Still, the holidays wouldn’t be the same without poetry. What kind of Yuletide would it be without that old chestnut “Twas The Night Before Christmas,” when families everywhere gather up the cherubs for its traditional reciting?

“The Santa suit hung by the chimney with care, in case good St. Nicholas came down all bare.”

That may have been the first rhyming sacrilege of my boyhood musings, forever ruling out any poet laureate awards. Perhaps if I’d cut my assonating teeth on “The Road Not Taken” before I discovered The Cat In The Hat, but as this poet is fond of paraphrasing: “Two roads diverged in a wood and I … I took the other one.” I’d belabor the differences, but there’s no point now in dwelling on my life’s what-ifferences.

As you can see, I settled in the middle, somewhere between what happens when Robert Frost meets Ogden Nash in a prize fight, and the referee is Dr. Seuss.

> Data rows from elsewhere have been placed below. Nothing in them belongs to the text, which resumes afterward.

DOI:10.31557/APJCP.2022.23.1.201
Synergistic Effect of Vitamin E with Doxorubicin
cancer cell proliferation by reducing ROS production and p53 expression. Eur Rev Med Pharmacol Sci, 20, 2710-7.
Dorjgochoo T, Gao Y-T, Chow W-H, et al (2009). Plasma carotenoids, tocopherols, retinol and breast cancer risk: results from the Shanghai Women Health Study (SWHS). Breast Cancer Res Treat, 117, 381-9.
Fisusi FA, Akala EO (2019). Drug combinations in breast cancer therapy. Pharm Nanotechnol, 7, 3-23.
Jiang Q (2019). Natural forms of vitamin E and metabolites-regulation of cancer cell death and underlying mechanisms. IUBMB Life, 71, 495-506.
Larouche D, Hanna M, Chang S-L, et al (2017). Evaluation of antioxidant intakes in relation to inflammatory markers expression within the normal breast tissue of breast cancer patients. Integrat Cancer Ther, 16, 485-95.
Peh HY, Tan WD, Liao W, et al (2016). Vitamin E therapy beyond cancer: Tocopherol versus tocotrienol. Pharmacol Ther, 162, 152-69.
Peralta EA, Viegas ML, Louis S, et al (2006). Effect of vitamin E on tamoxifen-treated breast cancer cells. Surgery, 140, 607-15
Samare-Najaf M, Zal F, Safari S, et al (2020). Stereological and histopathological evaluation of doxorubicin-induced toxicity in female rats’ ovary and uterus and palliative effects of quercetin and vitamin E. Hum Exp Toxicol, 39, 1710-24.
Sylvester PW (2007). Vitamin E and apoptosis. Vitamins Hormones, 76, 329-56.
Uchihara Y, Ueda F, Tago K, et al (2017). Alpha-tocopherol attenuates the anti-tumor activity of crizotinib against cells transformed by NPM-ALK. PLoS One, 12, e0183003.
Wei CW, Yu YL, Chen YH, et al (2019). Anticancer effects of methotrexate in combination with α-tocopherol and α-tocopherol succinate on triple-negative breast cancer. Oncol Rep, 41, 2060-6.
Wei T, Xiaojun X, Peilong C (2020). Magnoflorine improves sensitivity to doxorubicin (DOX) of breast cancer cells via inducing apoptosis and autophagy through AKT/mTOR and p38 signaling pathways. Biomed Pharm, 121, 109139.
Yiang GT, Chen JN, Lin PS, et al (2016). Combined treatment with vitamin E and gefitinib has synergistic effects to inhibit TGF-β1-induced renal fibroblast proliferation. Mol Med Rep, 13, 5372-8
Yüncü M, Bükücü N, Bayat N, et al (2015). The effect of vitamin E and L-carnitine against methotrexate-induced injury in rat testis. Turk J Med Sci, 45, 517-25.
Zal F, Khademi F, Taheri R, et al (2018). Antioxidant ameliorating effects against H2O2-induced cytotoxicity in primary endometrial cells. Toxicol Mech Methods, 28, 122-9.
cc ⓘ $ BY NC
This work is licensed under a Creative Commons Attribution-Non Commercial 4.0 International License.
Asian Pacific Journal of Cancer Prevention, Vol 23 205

For my money, children always make the best poets because of their innate gift for the literal. Consider this gem, co-written by a friend’s two grandkids: “We have a pretty mother, who loves our little brother. All day long he picks his nose, and then Mom cleans his booger clothes.” Beat that, Mr. Frost.

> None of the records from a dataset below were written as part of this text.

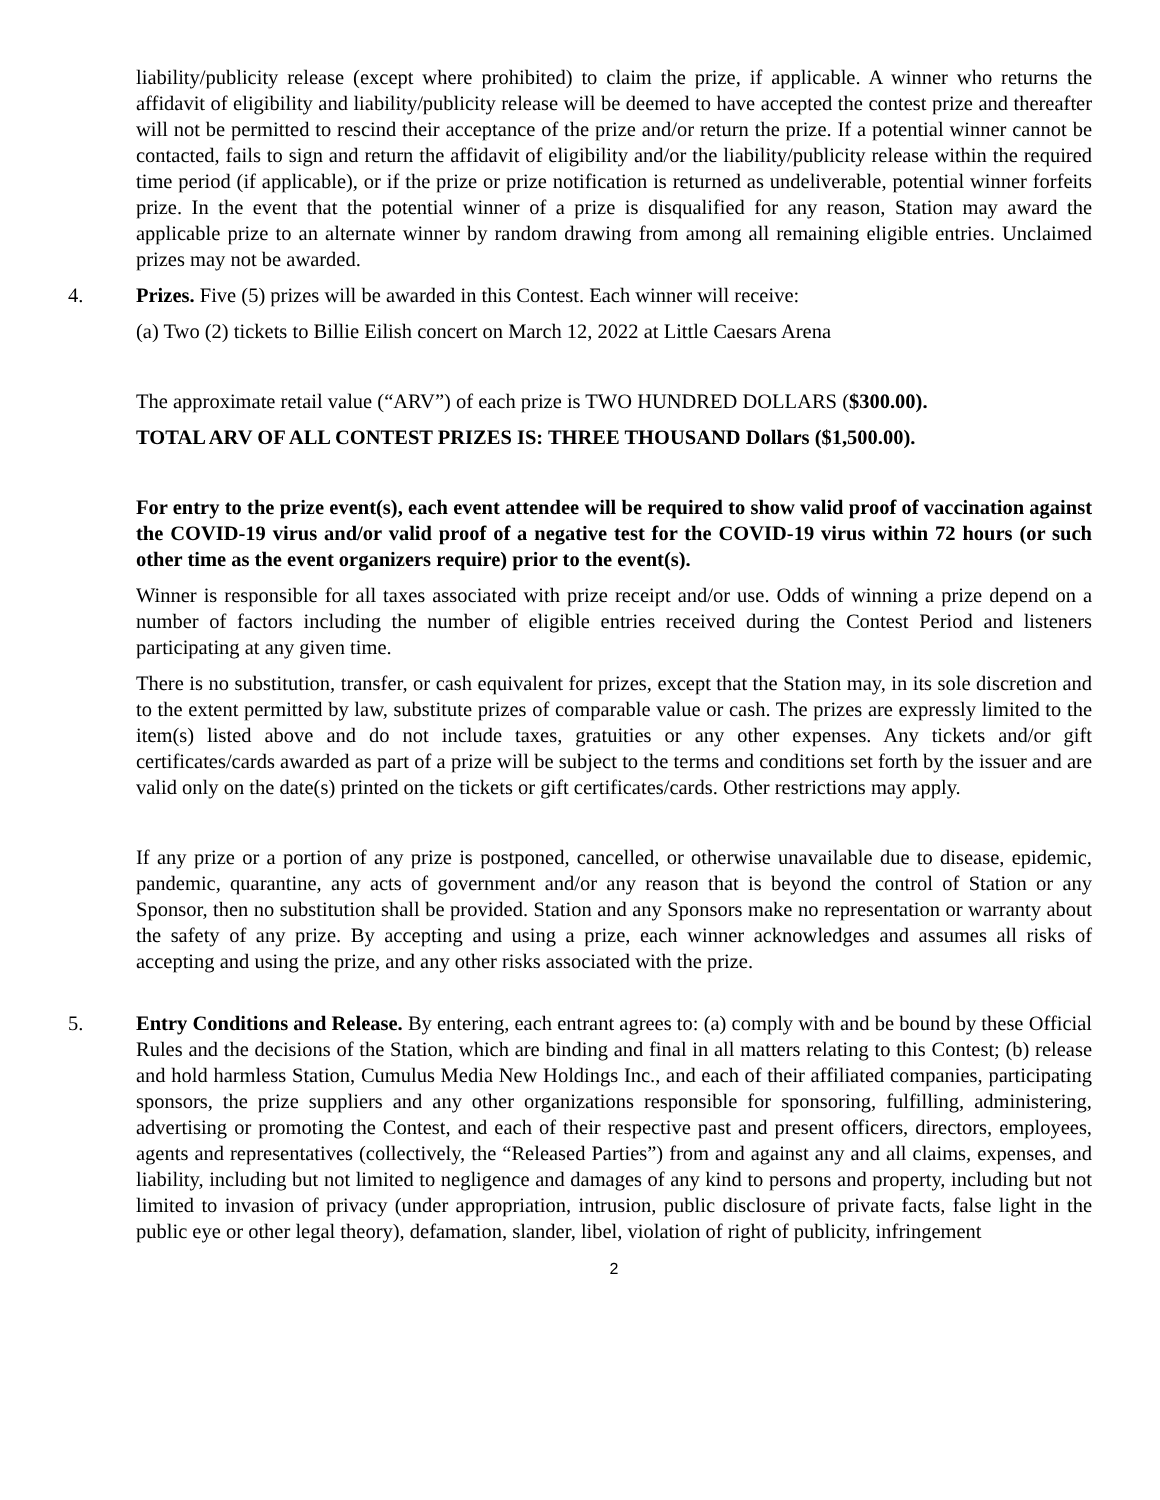liability/publicity release (except where prohibited) to claim the prize, if applicable. A winner who returns the affidavit of eligibility and liability/publicity release will be deemed to have accepted the contest prize and thereafter will not be permitted to rescind their acceptance of the prize and/or return the prize. If a potential winner cannot be contacted, fails to sign and return the affidavit of eligibility and/or the liability/publicity release within the required time period (if applicable), or if the prize or prize notification is returned as undeliverable, potential winner forfeits prize. In the event that the potential winner of a prize is disqualified for any reason, Station may award the applicable prize to an alternate winner by random drawing from among all remaining eligible entries. Unclaimed prizes may not be awarded.
4. Prizes. Five (5) prizes will be awarded in this Contest. Each winner will receive:
(a) Two (2) tickets to Billie Eilish concert on March 12, 2022 at Little Caesars Arena
The approximate retail value (“ARV”) of each prize is TWO HUNDRED DOLLARS ($300.00).
TOTAL ARV OF ALL CONTEST PRIZES IS: THREE THOUSAND Dollars ($1,500.00).
For entry to the prize event(s), each event attendee will be required to show valid proof of vaccination against the COVID-19 virus and/or valid proof of a negative test for the COVID-19 virus within 72 hours (or such other time as the event organizers require) prior to the event(s).
Winner is responsible for all taxes associated with prize receipt and/or use. Odds of winning a prize depend on a number of factors including the number of eligible entries received during the Contest Period and listeners participating at any given time.
There is no substitution, transfer, or cash equivalent for prizes, except that the Station may, in its sole discretion and to the extent permitted by law, substitute prizes of comparable value or cash. The prizes are expressly limited to the item(s) listed above and do not include taxes, gratuities or any other expenses. Any tickets and/or gift certificates/cards awarded as part of a prize will be subject to the terms and conditions set forth by the issuer and are valid only on the date(s) printed on the tickets or gift certificates/cards. Other restrictions may apply.
If any prize or a portion of any prize is postponed, cancelled, or otherwise unavailable due to disease, epidemic, pandemic, quarantine, any acts of government and/or any reason that is beyond the control of Station or any Sponsor, then no substitution shall be provided. Station and any Sponsors make no representation or warranty about the safety of any prize. By accepting and using a prize, each winner acknowledges and assumes all risks of accepting and using the prize, and any other risks associated with the prize.
5. Entry Conditions and Release. By entering, each entrant agrees to: (a) comply with and be bound by these Official Rules and the decisions of the Station, which are binding and final in all matters relating to this Contest; (b) release and hold harmless Station, Cumulus Media New Holdings Inc., and each of their affiliated companies, participating sponsors, the prize suppliers and any other organizations responsible for sponsoring, fulfilling, administering, advertising or promoting the Contest, and each of their respective past and present officers, directors, employees, agents and representatives (collectively, the “Released Parties”) from and against any and all claims, expenses, and liability, including but not limited to negligence and damages of any kind to persons and property, including but not limited to invasion of privacy (under appropriation, intrusion, public disclosure of private facts, false light in the public eye or other legal theory), defamation, slander, libel, violation of right of publicity, infringement
2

If I do find myself fancying the poetical, I sometimes wax heretical, doing terrible things to the great rhymes of our times. Today, I still can’t take a shower without murdering Dorothy’s Scarecrow’s ditty: “In my thoughts, I’d be keener that I’d come out all the cleaner if I only had a drain.” I don’t belt it out in French and stab myself with the shower brush, but it does have a cleansing effect on the denouement of the day.

Countless other humorists have reinvented “Twas The Night Before Christmas” through the ages. One website features a list of 839 versions alone, with a treatment for every disposition --- hillbillies, bowlers, dieters, dirty dancers, marching bands, Trekkies, windsurfers, immigrants --- even paintballers.

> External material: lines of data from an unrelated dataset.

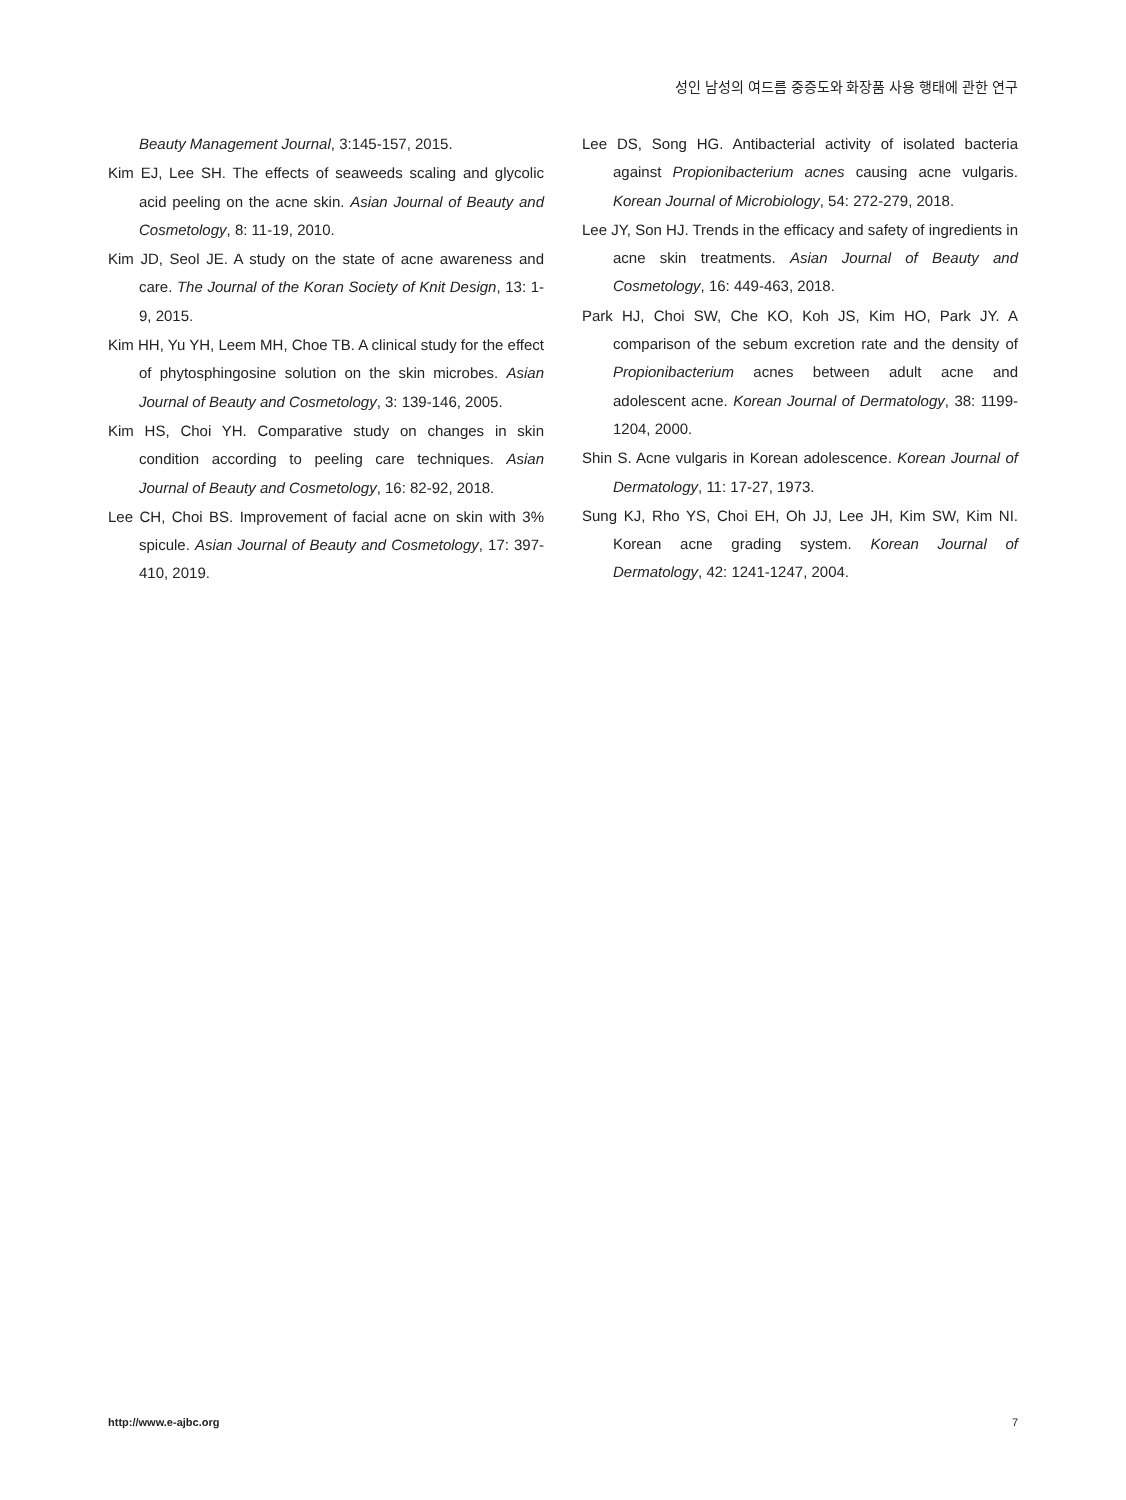성인 남성의 여드름 중증도와 화장품 사용 행태에 관한 연구
Beauty Management Journal, 3:145-157, 2015.
Kim EJ, Lee SH. The effects of seaweeds scaling and glycolic acid peeling on the acne skin. Asian Journal of Beauty and Cosmetology, 8: 11-19, 2010.
Kim JD, Seol JE. A study on the state of acne awareness and care. The Journal of the Koran Society of Knit Design, 13: 1-9, 2015.
Kim HH, Yu YH, Leem MH, Choe TB. A clinical study for the effect of phytosphingosine solution on the skin microbes. Asian Journal of Beauty and Cosmetology, 3: 139-146, 2005.
Kim HS, Choi YH. Comparative study on changes in skin condition according to peeling care techniques. Asian Journal of Beauty and Cosmetology, 16: 82-92, 2018.
Lee CH, Choi BS. Improvement of facial acne on skin with 3% spicule. Asian Journal of Beauty and Cosmetology, 17: 397-410, 2019.
Lee DS, Song HG. Antibacterial activity of isolated bacteria against Propionibacterium acnes causing acne vulgaris. Korean Journal of Microbiology, 54: 272-279, 2018.
Lee JY, Son HJ. Trends in the efficacy and safety of ingredients in acne skin treatments. Asian Journal of Beauty and Cosmetology, 16: 449-463, 2018.
Park HJ, Choi SW, Che KO, Koh JS, Kim HO, Park JY. A comparison of the sebum excretion rate and the density of Propionibacterium acnes between adult acne and adolescent acne. Korean Journal of Dermatology, 38: 1199-1204, 2000.
Shin S. Acne vulgaris in Korean adolescence. Korean Journal of Dermatology, 11: 17-27, 1973.
Sung KJ, Rho YS, Choi EH, Oh JJ, Lee JH, Kim SW, Kim NI. Korean acne grading system. Korean Journal of Dermatology, 42: 1241-1247, 2004.
http://www.e-ajbc.org 7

Yes, paintballers. “When out on the roof there arose such a clatter, that Johnny got ready for Santa to splatter.” Or, from a computer geek: “The hackers were all snug asleep in their beds, as visions of access codes danced in their heads.” Or, from a Grateful Dead fan: “With a paunchy old driver, all spaced-out and hairy, I knew in a moment, it must be the Jerry!” You get the idea.

So, this holiday season, I thought I’d reach back into the inspirations that began in my sing-songy childhood vault, and leave you with a poem destined for greatness. Ready?

There once was a season of cheer, and you can always get there from here. But, don’t pick your noses, the poet supposes, unless your Mom is ready with a change of clotheses at the end of the day because she loves you even when you’re covered with boogers and your poems don’t rhyme or come out right in the shower at the end.

With a rumor of humor, have a safe and happy holiday season.

 

Senior Wire News Services syndicated humor columnist B. Elwin Sherman writes from and apologizes to Bethlehem, the “poetry capital of New Hampshire.”